Given records.
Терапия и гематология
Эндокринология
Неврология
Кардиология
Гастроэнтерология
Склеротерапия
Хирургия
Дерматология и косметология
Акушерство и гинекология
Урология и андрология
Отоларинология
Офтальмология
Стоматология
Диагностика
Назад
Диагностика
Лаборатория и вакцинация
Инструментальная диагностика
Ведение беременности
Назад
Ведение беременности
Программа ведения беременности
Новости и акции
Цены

To-do item.
A word-for-word transcription of the material is required.

Answer to the exercise.
Терапия и гематология
Эндокринология
Неврология
Кардиология
Гастроэнтерология
Склеротерапия
Хирургия
Дерматология и косметология
Акушерство и гинекология
Урология и андрология
Отоларинология
Офтальмология
Стоматология
Диагностика
Назад
Диагностика
Лаборатория и вакцинация
Инструментальная диагностика
Ведение беременности
Назад
Ведение беременности
Программа ведения беременности
Новости и акции
Цены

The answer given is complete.